Jakarta, Aktual.com – Indonesia meraih penghargaan dari International Rice Research Institute (IRRI) dalam sistem pertanian-pangan tangguh dan swasembada beras tahun 2019-2021 melalui penggunaan teknologi inovasi padi. Penghargaan tersebut diserahkan secara langsung kepada Presiden RI, Joko Widodo (Jokowi) di Istana Kepresidenan, Jakarta, Minggu (14/8/2022).

Indonesia dinilai telah berhasil membangun bendungan/irigasi, varietas unggul baru, pemupukan berimbang, mekanisasi pertanian, pengendalian OPT, kredit usaha rakyat (KUR), dan penyuluhan pertanian sehingga produksi padi meningkat signifikan, serta mencapai swasembada beras.

“Ini merupakan kado terbesar pada perayaan HUT RI ke-77. Keberhasilan ini berkat kerjasama seluruh pihak, baik pemerintah pusat, daerah, petani, maupun stakeholder lainnya,” kata Wakil Menteri Pertanian (Wamentan), Harvick Hasnul Qolbi dalam keterangan tertulisnya.

Wamentan Harvick mengungkapkan bahwa Presiden Jokowi memiliki perhatian yang serius terhadap sektor pangan.

Hal ini pun mampu diterjemahkan dengan baik oleh jajaran di Kementerian Pertanian (Kementan) melalui berbagai pendekatan dan strategi yang dapat menunjang produktivitas pertanian. Salah satunya yakni lima cara bertindak (CB) yang diformulasikan oleh Menteri Pertanian.

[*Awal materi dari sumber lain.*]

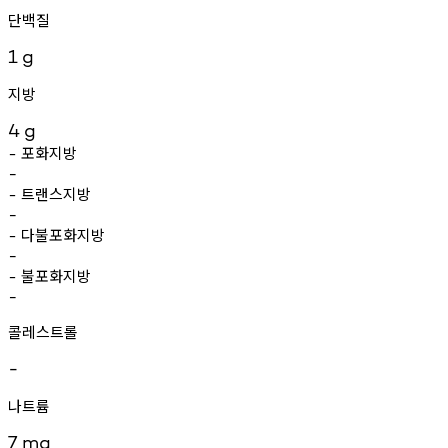
단백질
1
g
지방
4
g
포화지방
-
-
트랜스지방
-
-
다불포화지방
-
-
불포화지방
-
-
콜레스트롤
-
나트륨
7
mg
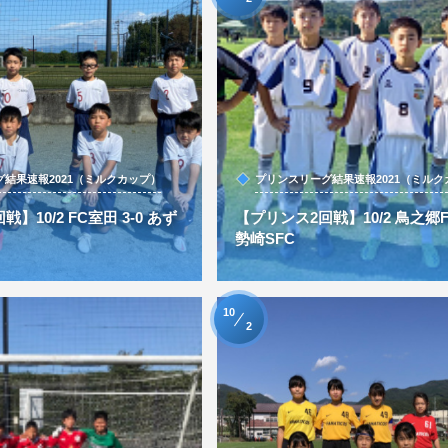
結果速報2021（ミルクカップ）
プリンスリーグ結果速報2021（ミルク
】10/2 FC室田 3-0 あず
【プリンス2回戦】10/2 鳥之郷FC
勢崎SFC
10
2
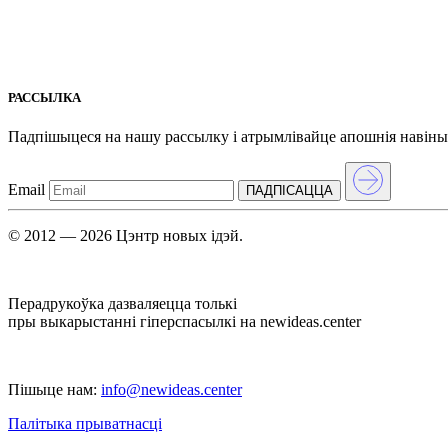
РАССЫЛКА
Падпішыцеся на нашу рассылкy і атрымлівайце апошнія навіны
Email
ПАДПIСАЦЦА
© 2012 — 2026 Цэнтр новых ідэй.
Перадрукоўка дазваляецца толькі
пры выкарыстанні гіперспасылкі на newideas.center
Пішыце нам:
info@newideas.center
Палітыка прыватнасці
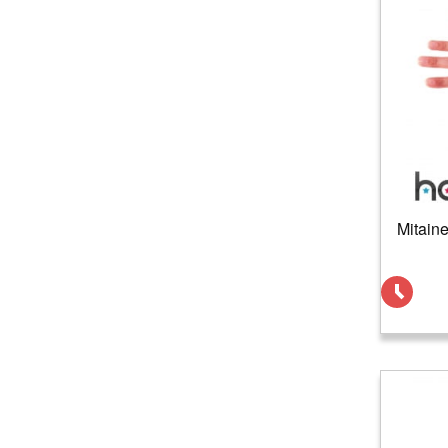
Mitaine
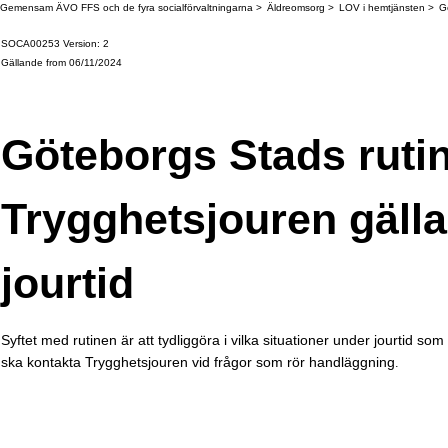
Gemensam ÄVO FFS och de fyra socialförvaltningarna
Äldreomsorg
LOV i hemtjänsten
G
SOCA00253 Version: 2
Gällande from 06/11/2024
Göteborgs Stads rutin
Trygghetsjouren gäll
jourtid
Syftet med rutinen är att tydliggöra i vilka situationer under jourtid so
ska kontakta Trygghetsjouren vid frågor som rör handläggning
.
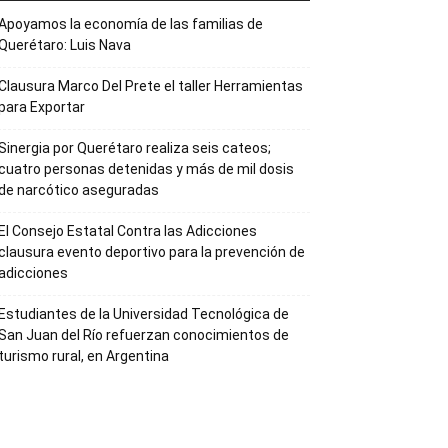
Apoyamos la economía de las familias de
Querétaro: Luis Nava
Clausura Marco Del Prete el taller Herramientas
para Exportar
Sinergia por Querétaro realiza seis cateos;
cuatro personas detenidas y más de mil dosis
de narcótico aseguradas
El Consejo Estatal Contra las Adicciones
clausura evento deportivo para la prevención de
adicciones
Estudiantes de la Universidad Tecnológica de
San Juan del Río refuerzan conocimientos de
turismo rural, en Argentina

“Kementerian Pertanian tidak kurang-kurangnya mendapat arahan dari Presiden Joko Widodo untuk terus mengawal sektor pangan ini agar jangan sampai kekurangan di masyarakat,” ujarnya.

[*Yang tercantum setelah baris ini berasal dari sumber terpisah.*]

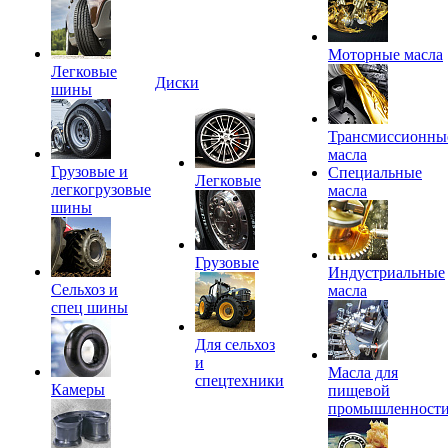
Моторные масла
Легковые
Диски
шины
Трансмиссионны
масла
Грузовые и
Специальные
Легковые
легкогрузовые
масла
шины
Грузовые
Индустриальные
Сельхоз и
масла
спец шины
Для сельхоз
и
Масла для
спецтехники
Камеры
пищевой
промышленност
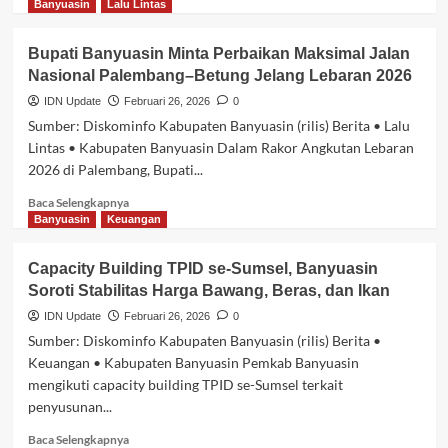
selengkapnya
Banyuasin
Lalu Lintas
untuk
tentang
ASN
Bupati
Bupati Banyuasin Minta Perbaikan Maksimal Jalan
Banyuasin
Nasional Palembang–Betung Jelang Lebaran 2026
Teken
MoU
IDN Update
Februari 26, 2026
0
dengan
Sumber: Diskominfo Kabupaten Banyuasin (rilis) Berita • Lalu
Bulog,
Lintas • Kabupaten Banyuasin Dalam Rakor Angkutan Lebaran
Siapkan
2026 di Palembang, Bupati...
3
Lokasi
Baca
Baca Selengkapnya
di
selengkapnya
Banyuasin
Keuangan
Tanjung
tentang
Lago
Bupati
Capacity Building TPID se-Sumsel, Banyuasin
untuk
Banyuasin
Infrastruktur
Soroti Stabilitas Harga Bawang, Beras, dan Ikan
Minta
Pascapanen
Perbaikan
IDN Update
Februari 26, 2026
0
Maksimal
Sumber: Diskominfo Kabupaten Banyuasin (rilis) Berita •
Jalan
Keuangan • Kabupaten Banyuasin Pemkab Banyuasin
Nasional
mengikuti capacity building TPID se-Sumsel terkait
Palembang–
penyusunan...
Betung
Jelang
Baca
Baca Selengkapnya
Lebaran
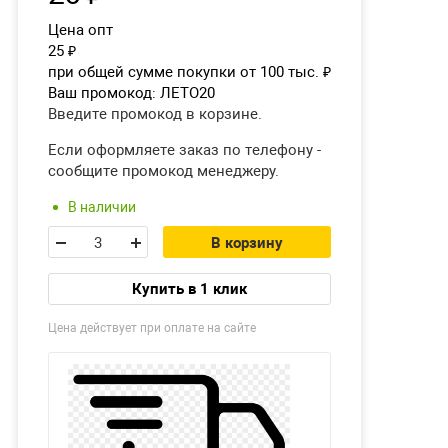
Цена опт
25
₽
при общей сумме покупки от 100 тыс.
₽
Ваш промокод:
ЛЕТО20
Введите промокод в корзине.
Если оформляете заказ по телефону -
сообщите промокод менеджеру.
В наличии
В корзину
Купить в 1 клик
Цена действует при оплате на сайте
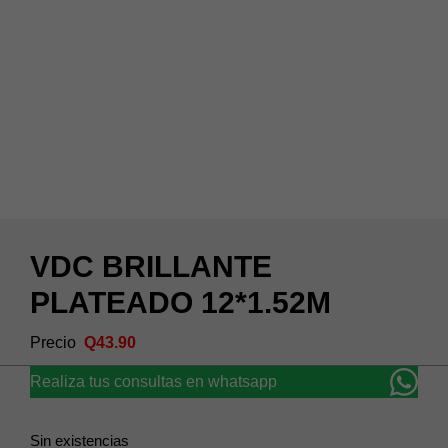
VDC BRILLANTE
PLATEADO 12*1.52M
Q
43.90
Realiza tus consultas en whatsapp
Sin existencias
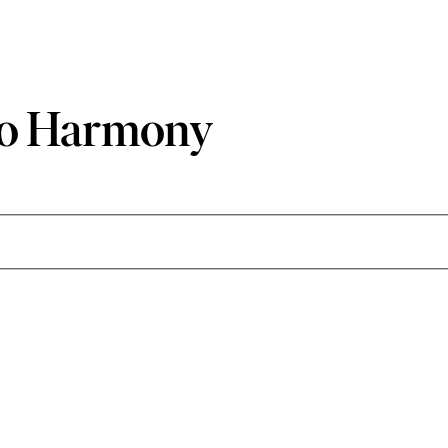
io Harmony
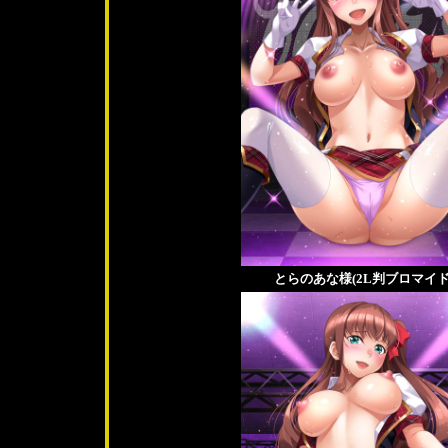
とらのあな様(2L判ブロマイド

Sebagai informasi, Badan Pusat Statistik (BPS) merilis survei cadangan beras nasional (SCBN) mulai dari 2019 hingga Juni 2022 produksinya terus mengalami peningkatan, bahkan tercatat surplus setelah dihitung dari jumlah konsumsi.

Direktur Jenderal Tanaman Pangan Kementan, Suwandi menjelaskan survei data ini menjadi penting untuk menentukan program penguatan produksi ke depan ditengah dunia menghadapi ancaman krisis.

“Setelah 2019 sampai hari ini tidak ada impor beras umum. Kemudian, produksi data BPS KSA selalu meningkat dari tahun ke tahun dan menunjukkan surplus,” ujar Suwandi dalam pernyataan tertulisnya pada Selasa (9/8/2022).